As the president of a student organization, the Honors Student Organization, I encouraged freshmen to come to our welcome picnic with the incentive of the new president’s plan to attend.

“Oh, he helped me move in,” one student offhandedly replied.

What? The president of the university helped you move in the teddy bear you’ve had since you were four and just had to bring to college and asked faculty and staff members to do the same? How awesome.

Every president, every higher-up, claims to have the good of the people, the good of the students in mind. Climbing the stairs of the residence halls, sofa in tow, participating in Fall Fest and sitting at the same desks as students, Erickson does more than talk.

With new leaders there are adjustments and changes. I am hopeful for this presidency, with voices of students, met in person, in mind, I think the core purpose of the university — to educate students — will be remembered.

In his convocation, Erickson made promises of community focus and opportunities for engagement, listening and true dialogue. And in an interview with Sunny FM, he recognized how staff and faculty are already doing this.

Before President Erickson began at NMU, the only interactions (if one-way communication is interaction) I’d had with a university president was standing amid a crowd watching a speech, or when I received a two-sentence congratulation before a photo was snapped at an awards ceremony.

One class period, my professor said Erickson was going stop by our class some time soon this semester. This will be, at the very least, my second personal interaction with him, exactly equal to the amount of times I simply saw the president during the previous two years I’ve spent here.

I recognize the job of the president is demanding and we shouldn’t expect that he’ll attend every student event. But our new president recognizes the importance of engaging in order to understand what is happening on campus.

In the three days of classes we’ve had this semester, the president has been more visible than President David Haynes was in his two years. As time progresses, the president needs to keep student interaction a priority and be transparent to allow for meaningful student feedback.
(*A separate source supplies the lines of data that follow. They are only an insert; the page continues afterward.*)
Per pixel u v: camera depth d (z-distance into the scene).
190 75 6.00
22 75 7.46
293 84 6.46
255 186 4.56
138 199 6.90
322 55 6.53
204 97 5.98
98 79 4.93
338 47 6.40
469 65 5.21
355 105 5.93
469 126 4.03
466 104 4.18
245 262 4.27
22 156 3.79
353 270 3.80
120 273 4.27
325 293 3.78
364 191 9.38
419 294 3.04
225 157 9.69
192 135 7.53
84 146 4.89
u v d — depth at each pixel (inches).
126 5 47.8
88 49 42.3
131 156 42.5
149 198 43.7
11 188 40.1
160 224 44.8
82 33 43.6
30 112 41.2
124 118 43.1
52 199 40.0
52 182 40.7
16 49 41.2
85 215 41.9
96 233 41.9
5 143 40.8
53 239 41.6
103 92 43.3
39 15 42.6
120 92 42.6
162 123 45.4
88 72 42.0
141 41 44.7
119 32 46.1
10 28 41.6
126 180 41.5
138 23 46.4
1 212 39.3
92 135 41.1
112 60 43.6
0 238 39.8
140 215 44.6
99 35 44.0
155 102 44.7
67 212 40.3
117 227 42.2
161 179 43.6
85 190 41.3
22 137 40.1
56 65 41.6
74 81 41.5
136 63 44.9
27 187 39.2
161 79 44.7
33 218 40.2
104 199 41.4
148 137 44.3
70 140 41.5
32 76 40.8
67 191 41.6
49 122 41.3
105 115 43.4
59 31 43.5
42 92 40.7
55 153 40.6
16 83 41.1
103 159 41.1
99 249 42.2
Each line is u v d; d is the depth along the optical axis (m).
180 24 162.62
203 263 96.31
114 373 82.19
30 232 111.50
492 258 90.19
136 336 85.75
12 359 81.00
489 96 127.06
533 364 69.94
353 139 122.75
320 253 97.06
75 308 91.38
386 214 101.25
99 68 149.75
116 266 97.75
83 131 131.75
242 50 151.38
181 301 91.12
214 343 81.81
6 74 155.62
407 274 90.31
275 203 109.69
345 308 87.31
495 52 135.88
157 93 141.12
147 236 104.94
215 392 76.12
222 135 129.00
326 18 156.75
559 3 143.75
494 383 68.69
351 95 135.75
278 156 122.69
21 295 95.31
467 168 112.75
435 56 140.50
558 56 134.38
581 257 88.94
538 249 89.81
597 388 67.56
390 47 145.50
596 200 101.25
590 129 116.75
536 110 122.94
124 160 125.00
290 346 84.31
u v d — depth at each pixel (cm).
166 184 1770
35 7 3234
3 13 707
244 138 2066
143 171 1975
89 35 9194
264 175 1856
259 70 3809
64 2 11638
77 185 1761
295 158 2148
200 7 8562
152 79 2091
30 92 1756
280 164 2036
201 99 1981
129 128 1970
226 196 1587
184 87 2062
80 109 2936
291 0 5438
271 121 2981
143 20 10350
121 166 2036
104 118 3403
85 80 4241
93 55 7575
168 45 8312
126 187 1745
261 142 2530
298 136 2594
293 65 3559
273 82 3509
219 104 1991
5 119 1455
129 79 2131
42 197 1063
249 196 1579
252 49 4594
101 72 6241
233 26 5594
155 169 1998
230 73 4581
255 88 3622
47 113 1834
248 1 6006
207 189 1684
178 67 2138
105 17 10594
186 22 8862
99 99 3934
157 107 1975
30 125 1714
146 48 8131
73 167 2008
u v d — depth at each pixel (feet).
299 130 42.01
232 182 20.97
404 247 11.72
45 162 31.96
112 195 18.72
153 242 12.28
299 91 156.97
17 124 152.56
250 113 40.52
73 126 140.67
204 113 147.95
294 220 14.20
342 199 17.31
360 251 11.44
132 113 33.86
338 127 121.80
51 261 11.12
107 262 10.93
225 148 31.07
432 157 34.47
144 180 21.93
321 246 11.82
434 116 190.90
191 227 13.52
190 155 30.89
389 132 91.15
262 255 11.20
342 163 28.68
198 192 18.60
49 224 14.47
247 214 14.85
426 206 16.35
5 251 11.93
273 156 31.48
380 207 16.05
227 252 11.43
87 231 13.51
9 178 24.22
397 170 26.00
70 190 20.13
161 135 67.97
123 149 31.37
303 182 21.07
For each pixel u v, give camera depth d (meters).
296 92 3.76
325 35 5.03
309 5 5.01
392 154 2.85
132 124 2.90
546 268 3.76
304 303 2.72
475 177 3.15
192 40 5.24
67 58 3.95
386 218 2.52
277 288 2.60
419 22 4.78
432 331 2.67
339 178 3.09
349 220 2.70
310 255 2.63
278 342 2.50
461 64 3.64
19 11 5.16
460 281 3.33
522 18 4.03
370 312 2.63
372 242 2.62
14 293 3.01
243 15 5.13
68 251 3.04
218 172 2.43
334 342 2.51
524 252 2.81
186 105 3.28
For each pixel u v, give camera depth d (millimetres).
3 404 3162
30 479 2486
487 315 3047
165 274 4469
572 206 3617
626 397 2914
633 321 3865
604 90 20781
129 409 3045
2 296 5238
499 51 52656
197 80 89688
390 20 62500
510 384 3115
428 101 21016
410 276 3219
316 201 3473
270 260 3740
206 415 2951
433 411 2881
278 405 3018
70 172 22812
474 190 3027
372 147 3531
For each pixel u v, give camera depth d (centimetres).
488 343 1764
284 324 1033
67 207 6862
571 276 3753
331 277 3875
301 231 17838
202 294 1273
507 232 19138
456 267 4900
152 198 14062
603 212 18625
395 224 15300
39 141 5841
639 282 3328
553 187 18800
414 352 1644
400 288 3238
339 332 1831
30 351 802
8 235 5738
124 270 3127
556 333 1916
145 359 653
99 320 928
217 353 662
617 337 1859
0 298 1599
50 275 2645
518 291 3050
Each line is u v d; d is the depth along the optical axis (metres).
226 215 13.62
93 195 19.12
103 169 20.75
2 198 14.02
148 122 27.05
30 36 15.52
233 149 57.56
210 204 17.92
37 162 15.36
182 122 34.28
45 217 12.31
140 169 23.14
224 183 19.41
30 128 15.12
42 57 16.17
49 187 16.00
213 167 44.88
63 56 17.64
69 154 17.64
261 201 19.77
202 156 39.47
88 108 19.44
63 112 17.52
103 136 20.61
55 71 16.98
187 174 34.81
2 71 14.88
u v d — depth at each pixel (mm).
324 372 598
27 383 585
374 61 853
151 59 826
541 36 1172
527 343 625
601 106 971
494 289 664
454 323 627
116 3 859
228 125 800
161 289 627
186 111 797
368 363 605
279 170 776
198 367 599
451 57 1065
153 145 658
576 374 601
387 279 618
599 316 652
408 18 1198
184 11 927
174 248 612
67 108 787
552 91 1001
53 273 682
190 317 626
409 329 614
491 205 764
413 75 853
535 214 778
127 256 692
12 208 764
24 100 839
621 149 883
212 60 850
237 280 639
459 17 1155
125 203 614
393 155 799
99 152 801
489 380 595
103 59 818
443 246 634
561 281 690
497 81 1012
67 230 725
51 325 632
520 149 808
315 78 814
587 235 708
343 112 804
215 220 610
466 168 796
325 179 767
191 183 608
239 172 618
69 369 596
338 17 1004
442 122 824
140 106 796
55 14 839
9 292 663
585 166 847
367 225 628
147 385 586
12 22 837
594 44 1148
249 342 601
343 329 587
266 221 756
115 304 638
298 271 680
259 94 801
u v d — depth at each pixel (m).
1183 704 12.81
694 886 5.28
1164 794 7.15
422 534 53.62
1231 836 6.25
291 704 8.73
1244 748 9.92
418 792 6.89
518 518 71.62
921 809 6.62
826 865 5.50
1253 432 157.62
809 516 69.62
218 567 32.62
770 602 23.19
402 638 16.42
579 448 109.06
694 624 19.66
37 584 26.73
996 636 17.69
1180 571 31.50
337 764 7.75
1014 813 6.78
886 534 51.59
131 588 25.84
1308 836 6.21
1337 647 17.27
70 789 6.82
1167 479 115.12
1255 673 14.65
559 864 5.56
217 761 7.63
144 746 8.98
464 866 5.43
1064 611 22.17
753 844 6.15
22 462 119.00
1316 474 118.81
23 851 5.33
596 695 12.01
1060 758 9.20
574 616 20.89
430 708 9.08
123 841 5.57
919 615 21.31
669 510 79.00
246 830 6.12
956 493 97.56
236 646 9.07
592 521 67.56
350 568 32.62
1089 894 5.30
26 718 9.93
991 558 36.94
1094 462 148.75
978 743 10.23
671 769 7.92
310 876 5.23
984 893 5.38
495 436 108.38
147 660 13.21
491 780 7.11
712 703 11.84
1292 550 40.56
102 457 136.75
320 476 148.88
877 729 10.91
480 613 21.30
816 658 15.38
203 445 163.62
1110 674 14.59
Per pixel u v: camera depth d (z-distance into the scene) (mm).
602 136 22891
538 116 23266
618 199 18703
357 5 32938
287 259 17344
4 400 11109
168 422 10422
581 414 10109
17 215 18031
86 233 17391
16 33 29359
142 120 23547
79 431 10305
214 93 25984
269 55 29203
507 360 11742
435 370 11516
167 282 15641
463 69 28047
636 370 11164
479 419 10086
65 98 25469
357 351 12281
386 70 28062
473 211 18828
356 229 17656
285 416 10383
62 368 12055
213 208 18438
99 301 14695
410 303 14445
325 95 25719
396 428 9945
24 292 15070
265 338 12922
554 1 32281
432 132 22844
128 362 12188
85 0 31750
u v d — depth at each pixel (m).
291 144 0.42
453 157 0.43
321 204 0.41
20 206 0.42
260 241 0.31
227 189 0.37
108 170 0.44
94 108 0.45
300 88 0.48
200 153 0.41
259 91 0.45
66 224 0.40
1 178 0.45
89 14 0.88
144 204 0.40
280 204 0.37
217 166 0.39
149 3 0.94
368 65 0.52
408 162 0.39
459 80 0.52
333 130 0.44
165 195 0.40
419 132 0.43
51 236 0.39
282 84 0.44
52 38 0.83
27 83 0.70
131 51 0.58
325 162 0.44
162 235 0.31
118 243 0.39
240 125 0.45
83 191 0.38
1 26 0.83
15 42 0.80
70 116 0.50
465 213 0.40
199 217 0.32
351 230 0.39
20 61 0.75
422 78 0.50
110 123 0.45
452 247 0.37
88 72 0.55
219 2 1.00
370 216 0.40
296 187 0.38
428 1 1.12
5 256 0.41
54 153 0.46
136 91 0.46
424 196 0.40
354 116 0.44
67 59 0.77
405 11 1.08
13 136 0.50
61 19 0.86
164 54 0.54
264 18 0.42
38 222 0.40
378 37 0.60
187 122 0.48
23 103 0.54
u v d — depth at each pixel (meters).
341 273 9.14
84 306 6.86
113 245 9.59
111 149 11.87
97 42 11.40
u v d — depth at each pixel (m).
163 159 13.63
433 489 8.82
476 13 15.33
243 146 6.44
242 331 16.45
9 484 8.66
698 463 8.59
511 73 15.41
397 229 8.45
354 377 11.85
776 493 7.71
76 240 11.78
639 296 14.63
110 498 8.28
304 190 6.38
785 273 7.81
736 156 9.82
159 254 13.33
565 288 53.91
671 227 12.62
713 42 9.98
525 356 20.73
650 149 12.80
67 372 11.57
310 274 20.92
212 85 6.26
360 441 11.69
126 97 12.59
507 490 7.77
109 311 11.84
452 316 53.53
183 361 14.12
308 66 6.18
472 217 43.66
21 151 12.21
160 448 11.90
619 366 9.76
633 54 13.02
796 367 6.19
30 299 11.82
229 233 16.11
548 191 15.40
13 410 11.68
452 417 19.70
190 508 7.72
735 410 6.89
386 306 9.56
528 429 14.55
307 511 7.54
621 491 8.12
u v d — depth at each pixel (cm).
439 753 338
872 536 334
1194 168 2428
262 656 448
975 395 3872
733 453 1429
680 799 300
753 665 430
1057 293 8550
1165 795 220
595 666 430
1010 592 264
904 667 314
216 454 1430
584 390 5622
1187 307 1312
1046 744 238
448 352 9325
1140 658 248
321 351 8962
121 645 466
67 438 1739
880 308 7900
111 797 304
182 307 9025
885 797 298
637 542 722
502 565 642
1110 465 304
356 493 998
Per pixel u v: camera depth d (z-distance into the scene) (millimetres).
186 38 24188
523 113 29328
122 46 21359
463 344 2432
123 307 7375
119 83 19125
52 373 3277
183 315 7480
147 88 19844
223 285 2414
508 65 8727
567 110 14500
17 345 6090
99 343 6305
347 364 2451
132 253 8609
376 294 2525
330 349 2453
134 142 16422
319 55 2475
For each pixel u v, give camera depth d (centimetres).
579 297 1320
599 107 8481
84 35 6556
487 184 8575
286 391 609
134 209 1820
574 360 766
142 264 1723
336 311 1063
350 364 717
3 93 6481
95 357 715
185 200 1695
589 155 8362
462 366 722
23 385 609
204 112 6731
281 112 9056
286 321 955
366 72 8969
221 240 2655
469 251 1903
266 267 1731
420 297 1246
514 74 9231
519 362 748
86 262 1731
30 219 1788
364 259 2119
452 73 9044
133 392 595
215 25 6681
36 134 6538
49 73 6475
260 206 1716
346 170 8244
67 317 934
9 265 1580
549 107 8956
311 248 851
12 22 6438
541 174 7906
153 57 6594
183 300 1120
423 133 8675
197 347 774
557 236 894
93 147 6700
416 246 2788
President Erickson is getting a reputation. It never hurts to invite the president to a picnic or a class, and so far, he has accepted. There’s a shift in the way NMU is run and if it continues, our university will only become stronger.

Standing in front of cameras and a crowd anticipating chills, President Erickson verbally dedicated his ice bucket challenge to his sister-in-law. But nonverbally he dedicated it to us students. His actions showed he is willing to be real, to be present and to engage. I hope that when his presence no longer attracts the cameras, he still shows up.